# Baby born to temp residents



## stringbean (Jan 27, 2012)

My spouse is the primary sponsored person on a 457 visa. I have seen a lot on the fact that if you are on a temporary visa when the child is born they dont get to be Australian. It is not a big deal either way but I dont like the child being without a country of birth/citizenship. 

What happens to the child in regards to country of birth and citizenship? Will this mess things up for them? We are both Canadian. Any accurate information on this would be very helpful. Have seen all these stories of people leaving Australia to have their babies but that doesnt seem ideal. There was also something I read that it might not effect the child as much as when our child has children of their own. I am 34 and we are here for at least a few years, so I really dont want to wait any longer.
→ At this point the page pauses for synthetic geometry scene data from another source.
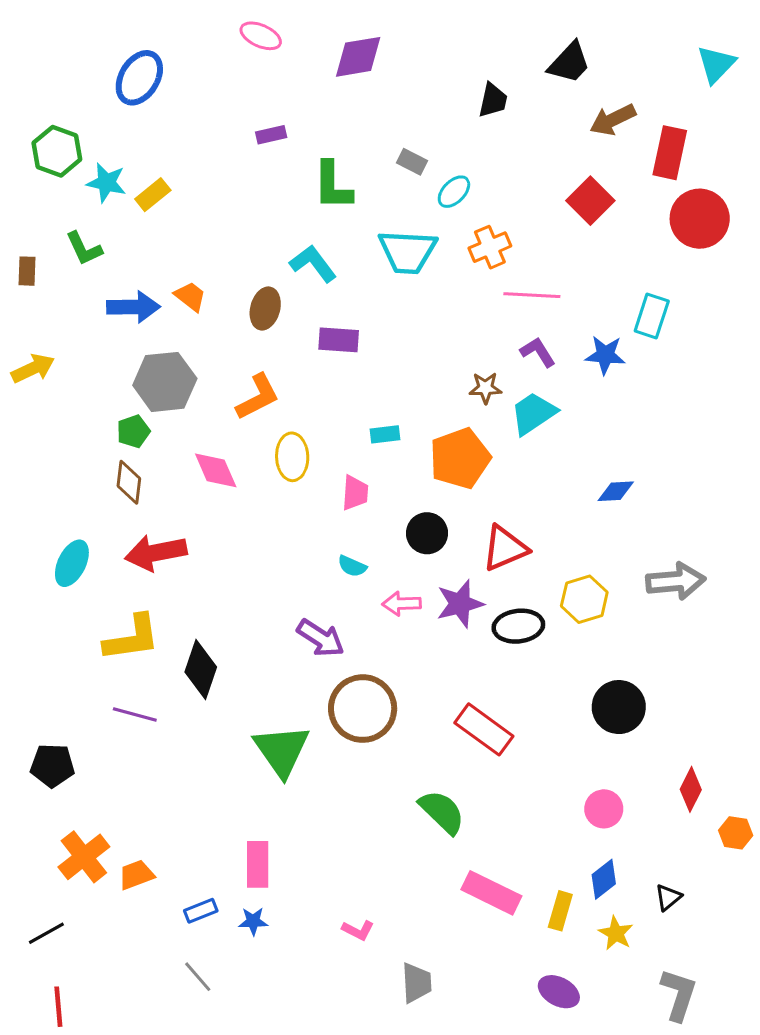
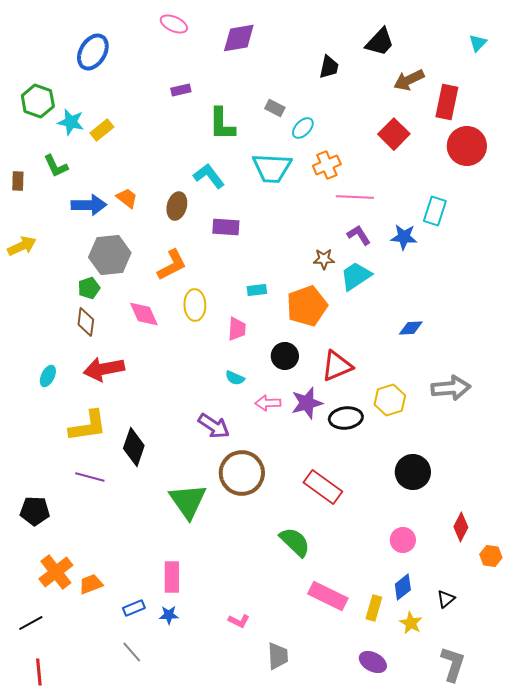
cyan triangle: (716, 64) -> (478, 43), size x0.7
cyan ellipse: (72, 563) -> (48, 376), size x0.7

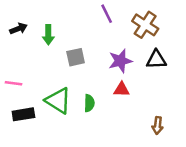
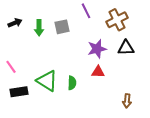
brown cross: (145, 25) -> (117, 20), turned 30
gray square: (76, 57) -> (62, 27), moved
pink line: (13, 83) -> (11, 67), turned 48

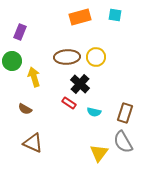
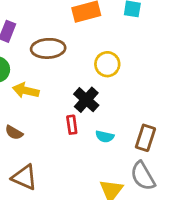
brown ellipse: (67, 57) -> (48, 48), moved
yellow arrow: (34, 77) -> (26, 91), turned -60
red rectangle: (69, 103) -> (72, 125), turned 48

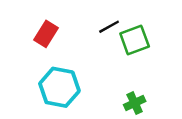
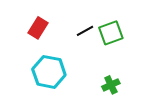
black line: (109, 27) -> (85, 31), moved

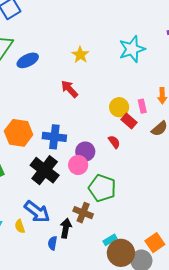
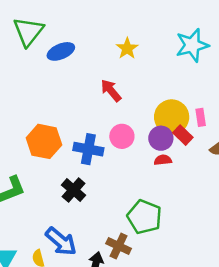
yellow circle: (119, 107) -> (172, 117), size x1.4
red semicircle: (114, 142) -> (163, 160), turned -64
purple circle: (85, 152) -> (161, 138), moved
pink circle: (78, 165) -> (122, 136), moved
black cross: (45, 170) -> (74, 190), size x0.7

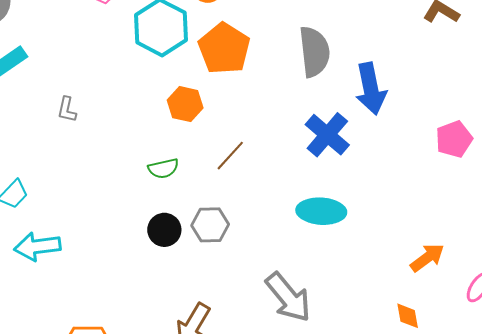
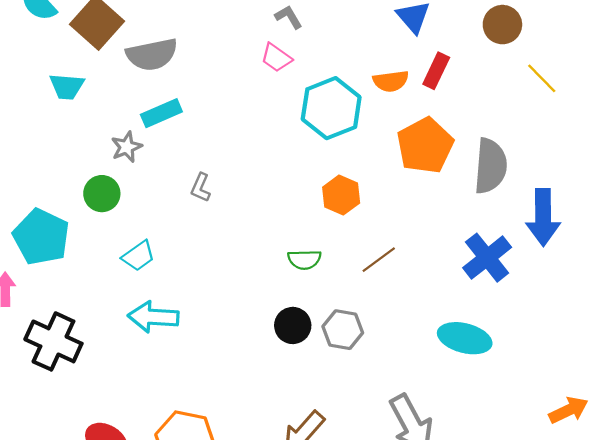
orange pentagon: (224, 48) -> (425, 146), moved
gray L-shape: (67, 110) -> (201, 188), moved

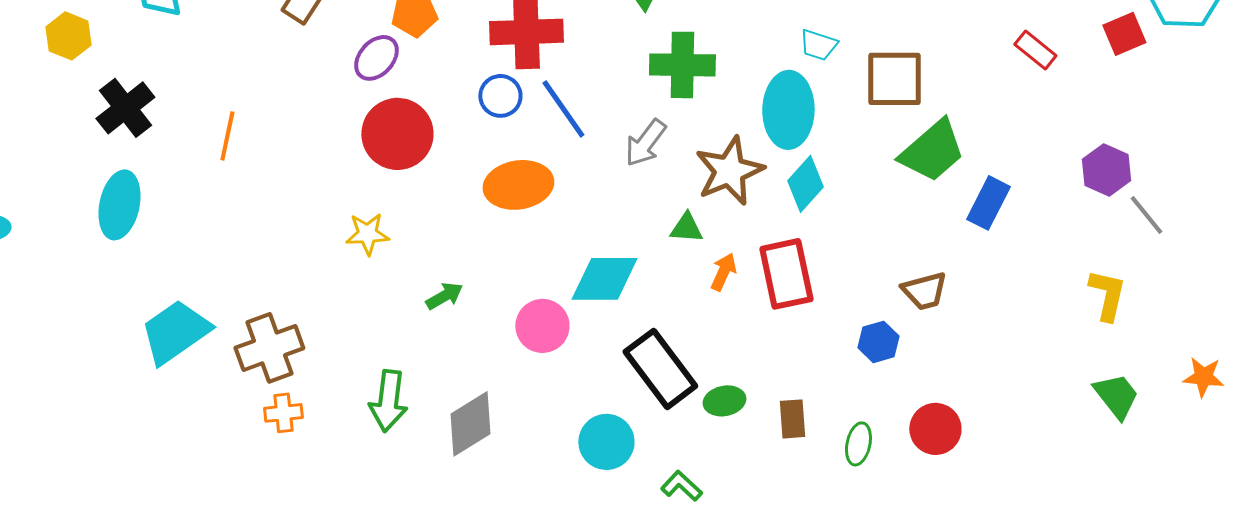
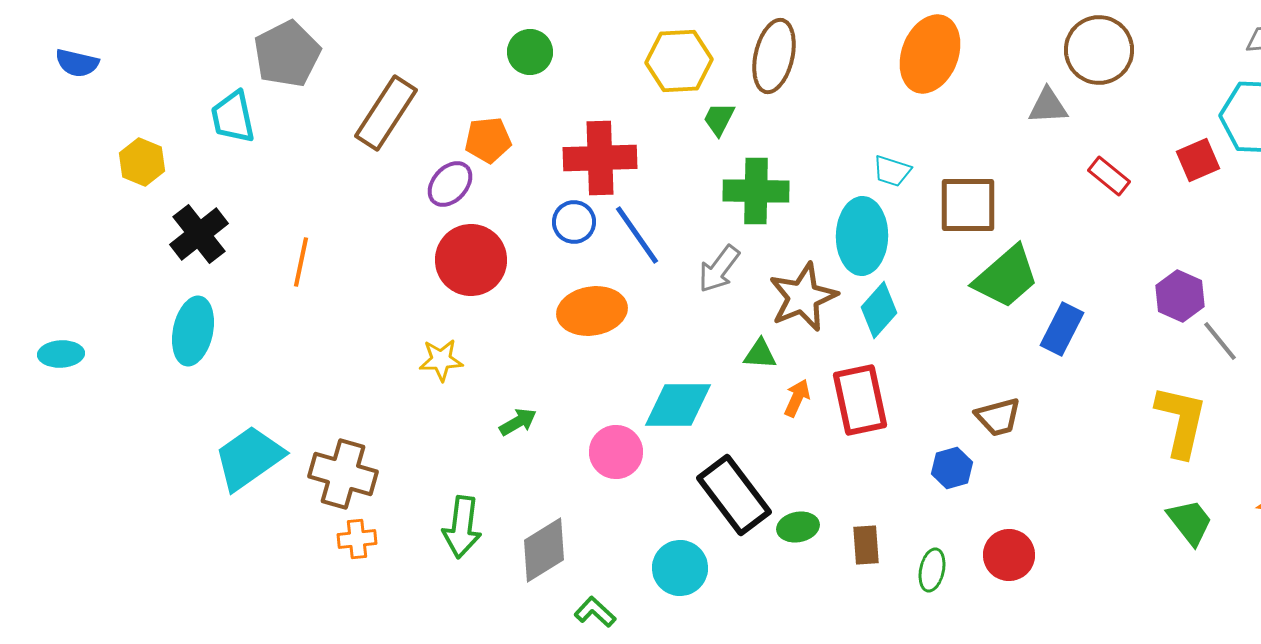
yellow L-shape: (1107, 295) -> (1181, 421), size x1.4
brown cross: (269, 348) -> (343, 474), turned 36
green L-shape: (681, 486) -> (595, 612), moved

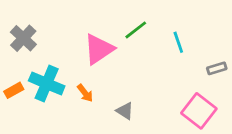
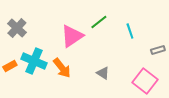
orange arrow: (85, 93) -> (62, 68), size x1.5
gray triangle: (125, 111) -> (103, 73), moved

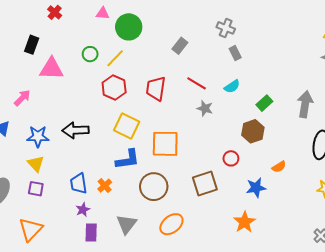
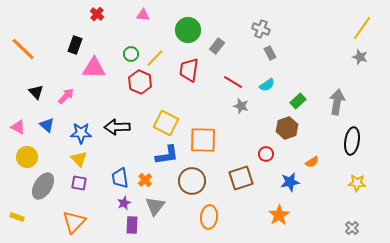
green circle: (129, 27) -> (188, 30), moved
red hexagon: (114, 87) -> (140, 82), moved
red trapezoid: (156, 89) -> (189, 70), moved
gray triangle: (127, 224) -> (155, 206), moved
orange ellipse: (171, 224) -> (209, 217), turned -45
I am aware of the benefits issue already and have found a work around with the waiting period.

Thank you so much!!!


----------



## suresh.narasimha (Dec 13, 2010)

stringbean said:


> My spouse is the primary sponsored person on a 457 visa. I have seen a lot on the fact that if you are on a temporary visa when the child is born they dont get to be Australian. It is not a big deal either way but I dont like the child being without a country of birth/citizenship.
> 
> What happens to the child in regards to country of birth and citizenship? Will this mess things up for them? We are both Canadian. Any accurate information on this would be very helpful. Have seen all these stories of people leaving Australia to have their babies but that doesnt seem ideal. There was also something I read that it might not effect the child as much as when our child has children of their own. I am 34 and we are here for at least a few years, so I really dont want to wait any longer.
> 
> ...


Hi

Australia use to give Citizenship prior to 1986 for any child born here. This is no longer available.

My daughter was born in Sydney a year back. Me and my wife are from India, so my daughter got Indian citizenship. I have applied for Indian passport.

So is your case as well. You need to apply for Canadian passport. Your baby will not get the baby bonus as well.

Hope this helps.

Cheers and good luck!!


----------